Microsoft has appointed new chief information security officers (CISOs) to its product teams, as well as a new deputy CISO to handle customer relations. The changes are part of an ongoing effort to improve the firm’s approach to security in the aftermath of a high-profile attack that compromised company emails and a harsh rebuke from the federal government on the company’s security policies.
According to a source, the new product-focused security chiefs will report to Igor Tsyganskiy, Microsoft’s global CISO, who has just been in the position for around six months. Meanwhile, Ann Johnson, a long-time security executive, is now the deputy CISO for customer outreach and regulated industries, reporting to Tsyganskiy.
Johnson’s responsibilities would include “customer engagement and communication about Microsoft’s own security,” Microsoft stated in an email, according to the story. In an email to the CSO on Friday, a Microsoft spokeswoman stated that the business has nothing to discuss at this time regarding the purported senior changes.
The CEO’s appointments appear to be an extension of the company’s Secure Future Initiative (SFI), which was announced in November to improve the built-in security of its products and platforms in order to better protect customers from rising cybersecurity threats.
The new initiative aims to bring together “every part of Microsoft” to advance cybersecurity protection, with three pillars focusing on AI-based cyber defenses, advances in fundamental software engineering, and advocacy for stronger application of international norms, according to Brad Smith, Microsoft’s vice chair and president at the time.
Indeed, the firm’s products have long been the target of hackers, who have exploited faults in them to carry out nefarious operations that have harmed various organizations and caused enormous damage across multiple regions and industries.
In December, following its SFI announcement, Microsoft appointed Tsyganskiy, a relative newcomer to the firm, to replace former and longtime CISO Bret Arsenault, who was promoted to adviser.
Around the same time, but unknown to Microsoft until January, a Russia-based threat group called Midnight Blizzard, also known as Nobelium, was hacking the emails of Microsoft employees, including senior executives.
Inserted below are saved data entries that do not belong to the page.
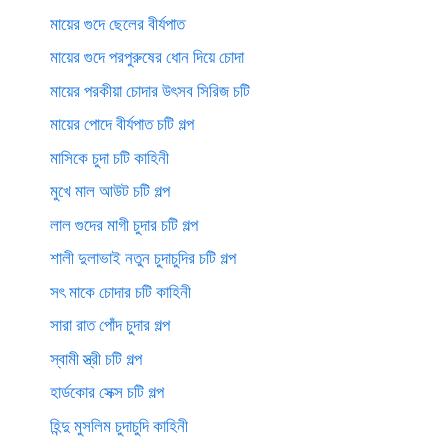
মায়ের গুদে ছেলের বীর্যপাত
মায়ের গুদে পরপুরুষের ধোন দিয়ে চোদা
মায়ের পরকীয়া চোদার উৎসব সিরিজ চটি
মায়ের পোদে বীর্যপাত চটি গল্প
মাসিকে চুদা চটি কাহিনী
মুখে মাল আউট চটি গল্প
লাল গুদের মাগী চুদার চটি গল্প
শালী দুলাভাই নতুন চুদাচুদির চটি গল্প
সৎ মাকে চোদার চটি কাহিনী
সারা রাত পোঁদ চুদার গল্প
স্বামী স্ত্রী চটি গল্প
হার্ডকোর সেক্স চটি গল্প
হিন্দু মুসলিম চুদাচুদি কাহিনী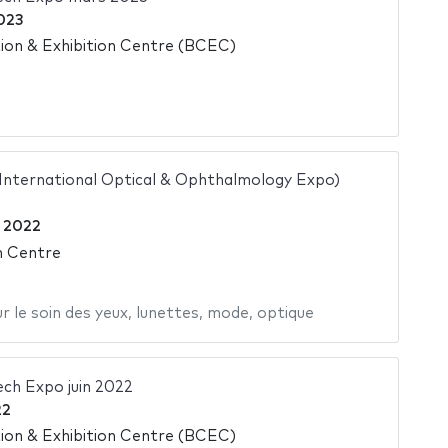
023
on & Exhibition Centre (BCEC)
 International Optical & Ophthalmology Expo)
t 2022
n Centre
r le soin des yeux
,
lunettes
,
mode
,
optique
ech Expo juin 2022
22
on & Exhibition Centre (BCEC)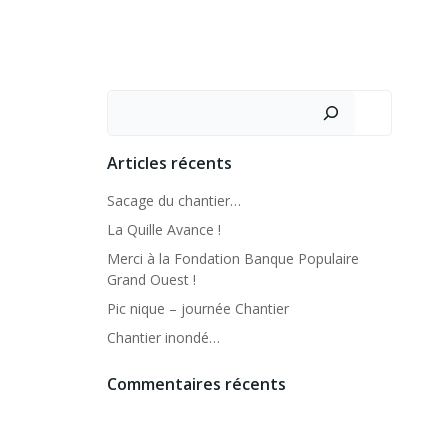
Rechercher
Articles récents
Sacage du chantier…
La Quille Avance !
Merci à la Fondation Banque Populaire
Grand Ouest !
Pic nique – journée Chantier
Chantier inondé…
Commentaires récents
This was the group’s second documented attack on Microsoft; last year, Microsoft accused it of employing social engineering to launch a hack on Microsoft Teams.
The US Cybersecurity and Infrastructure Security Agency (CISA) later reported in mid-April that Midnight Blizzard used the intrusion to steal official emails, recommending agencies immediately review their email systems for evidence of infection.
If these weren’t enough problems for Microsoft, a federal review body slammed the business earlier in April for another state-sponsored cyberattack on the federal government. This one happened in July 2023, when Chinese threat actors accessed Microsoft 365 accounts to target senior US government leaders.
The independent Department of Homeland Security’s (DHS) Cyber Safety Critique Board’s report, released on April 2, provided an explosive critique of Microsoft’s security culture and chastised the firm for the attack by the organization Storm-0558, which the board stated could have been easily avoided.
Microsoft’s revised security plan demonstrates the corporation embracing input and taking corrective measures to strengthen the overall security posture of the company and its products, especially when external pressure grows.
“Microsoft is doing the right thing to increase focus on security with new senior appointments,” said Pareekh Jain, CEO of EIIRTrend & Pareekh Consulting, in an email to CSO. “Now, state-sponsored cybersecurity issues occur in addition to individual or group hacking attacks. Product firms like Microsoft, with a big consumer, enterprise, and government footprint, must be a few steps ahead.”
The firm will also be held up as an example to other product-focused companies on how to respond to security threats, so the decisions it makes now are critical for the wider industry security strategy, he said.
“In a product business, the key metric is time-to-market for new features; however, it’s time that focus also shifts to time-to-security,” Jain said. “The industry will be watching Microsoft moves, and in the future, more product companies will focus on time-to-security and bringing senior security talent into their product groups.”